TASK INSTRUCTIONS → In the entries below, turn the lines from the one containing "配资炒股作为一种杠杆投资方式，可以放大收益，但同时也伴随着更" up to and including the one containing "основные параметры: размеры" into a numbered list, skipping blank lines and leaving the pictures out.
◇ ◇ ◇ ◇ ◇ ◇ ◇
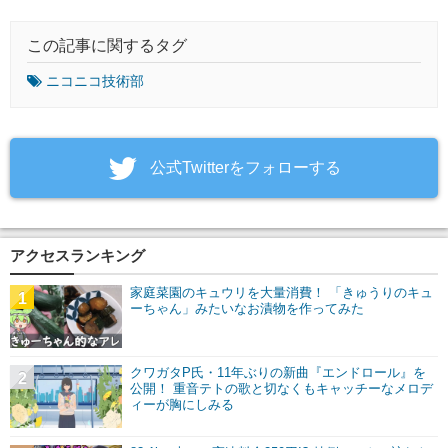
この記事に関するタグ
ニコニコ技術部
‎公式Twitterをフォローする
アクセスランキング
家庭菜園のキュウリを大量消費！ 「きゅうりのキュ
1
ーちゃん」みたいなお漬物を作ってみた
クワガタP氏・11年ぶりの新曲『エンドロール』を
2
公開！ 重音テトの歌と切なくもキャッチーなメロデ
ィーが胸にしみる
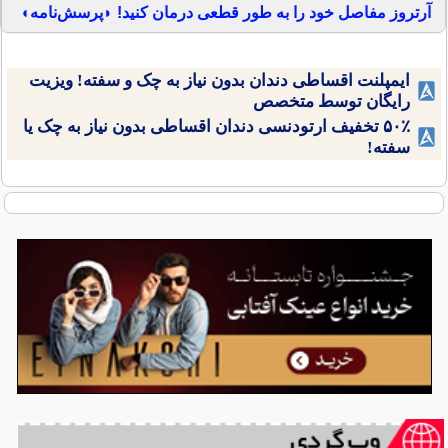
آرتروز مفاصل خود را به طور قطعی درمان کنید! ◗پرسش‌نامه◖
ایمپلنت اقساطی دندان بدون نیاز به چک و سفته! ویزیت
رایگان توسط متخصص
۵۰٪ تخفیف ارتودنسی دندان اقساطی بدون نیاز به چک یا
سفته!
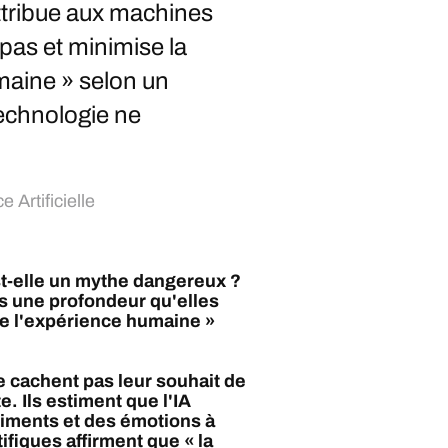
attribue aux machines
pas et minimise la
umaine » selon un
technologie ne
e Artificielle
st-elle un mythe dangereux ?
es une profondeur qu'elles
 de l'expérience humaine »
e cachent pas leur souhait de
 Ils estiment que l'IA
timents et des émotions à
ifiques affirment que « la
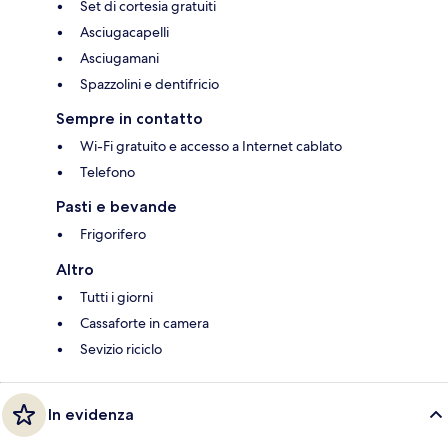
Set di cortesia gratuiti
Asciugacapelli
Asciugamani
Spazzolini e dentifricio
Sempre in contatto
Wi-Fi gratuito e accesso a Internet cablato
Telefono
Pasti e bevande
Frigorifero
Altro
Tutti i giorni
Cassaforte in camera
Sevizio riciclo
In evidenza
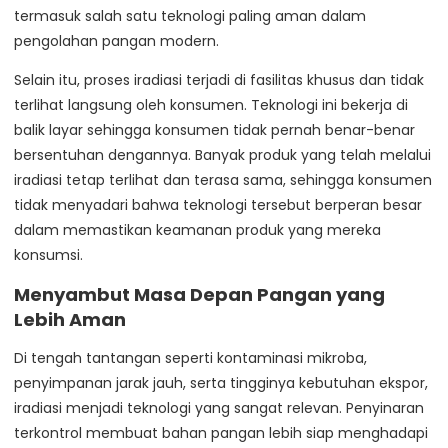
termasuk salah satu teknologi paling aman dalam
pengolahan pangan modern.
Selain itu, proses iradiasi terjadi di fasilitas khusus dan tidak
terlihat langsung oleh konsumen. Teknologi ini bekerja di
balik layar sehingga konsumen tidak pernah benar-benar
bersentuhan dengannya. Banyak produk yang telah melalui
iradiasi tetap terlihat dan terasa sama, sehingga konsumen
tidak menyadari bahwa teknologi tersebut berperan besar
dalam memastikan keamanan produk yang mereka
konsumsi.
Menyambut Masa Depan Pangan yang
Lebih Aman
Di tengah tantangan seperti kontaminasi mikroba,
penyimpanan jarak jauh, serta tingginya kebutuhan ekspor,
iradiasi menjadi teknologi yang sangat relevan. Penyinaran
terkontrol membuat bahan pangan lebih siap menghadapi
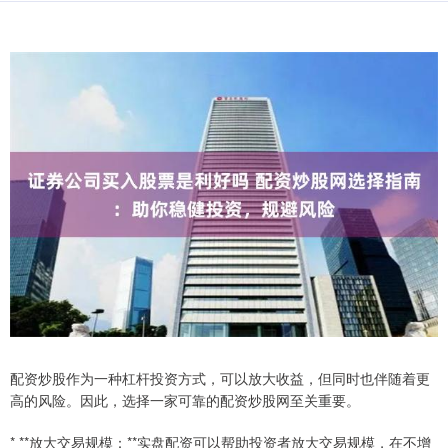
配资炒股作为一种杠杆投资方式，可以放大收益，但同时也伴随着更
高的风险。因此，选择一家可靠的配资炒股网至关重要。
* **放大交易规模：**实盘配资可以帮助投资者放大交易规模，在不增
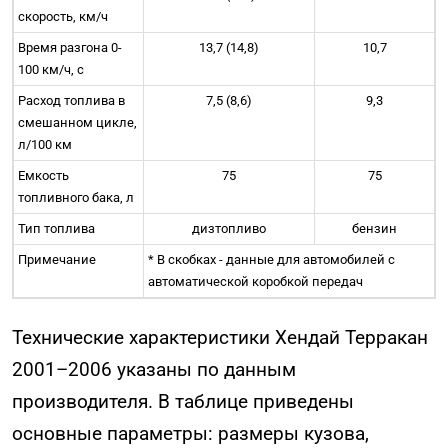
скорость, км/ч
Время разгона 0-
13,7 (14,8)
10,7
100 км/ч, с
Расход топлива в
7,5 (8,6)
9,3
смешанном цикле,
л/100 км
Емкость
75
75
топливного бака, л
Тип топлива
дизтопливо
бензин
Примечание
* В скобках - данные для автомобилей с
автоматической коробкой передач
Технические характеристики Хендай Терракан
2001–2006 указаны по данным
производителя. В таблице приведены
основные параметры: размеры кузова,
◇ ◇ ◇ ◇ ◇ ◇ ◇
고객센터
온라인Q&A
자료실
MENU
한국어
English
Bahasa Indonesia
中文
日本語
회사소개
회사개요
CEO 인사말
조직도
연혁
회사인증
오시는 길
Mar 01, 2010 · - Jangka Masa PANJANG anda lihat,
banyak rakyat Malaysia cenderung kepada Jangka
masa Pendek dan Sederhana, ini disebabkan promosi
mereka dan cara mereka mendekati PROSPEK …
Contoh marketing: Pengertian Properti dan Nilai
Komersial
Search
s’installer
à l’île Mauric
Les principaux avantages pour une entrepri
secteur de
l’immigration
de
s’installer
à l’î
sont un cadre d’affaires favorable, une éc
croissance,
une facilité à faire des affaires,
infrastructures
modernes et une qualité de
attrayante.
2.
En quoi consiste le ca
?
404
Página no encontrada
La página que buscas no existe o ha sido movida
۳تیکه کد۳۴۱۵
◇ ◇ ◇ ◇ ◇ ◇ ◇
ANSWER SPACE →
1. 配资炒股作为一种杠杆投资方式，可以放大收益，但同时也伴随着更
2. 高的风险。因此，选择一家可靠的配资炒股网至关重要。
3. * **放大交易规模：**实盘配资可以帮助投资者放大交易规模，在不增
4. скорость, км/ч
5. Время разгона 0-
6. 13,7 (14,8)
7. 10,7
8. 100 км/ч, с
9. Расход топлива в
10. 7,5 (8,6)
11. 9,3
12. смешанном цикле,
13. л/100 км
14. Емкость
15. 75
16. 75
17. топливного бака, л
18. Тип топлива
19. дизтопливо
20. бензин
21. Примечание
22. * В скобках - данные для автомобилей с
23. автоматической коробкой передач
24. Технические характеристики Хендай Терракан
25. 2001–2006 указаны по данным
26. производителя. В таблице приведены
27. основные параметры: размеры кузова,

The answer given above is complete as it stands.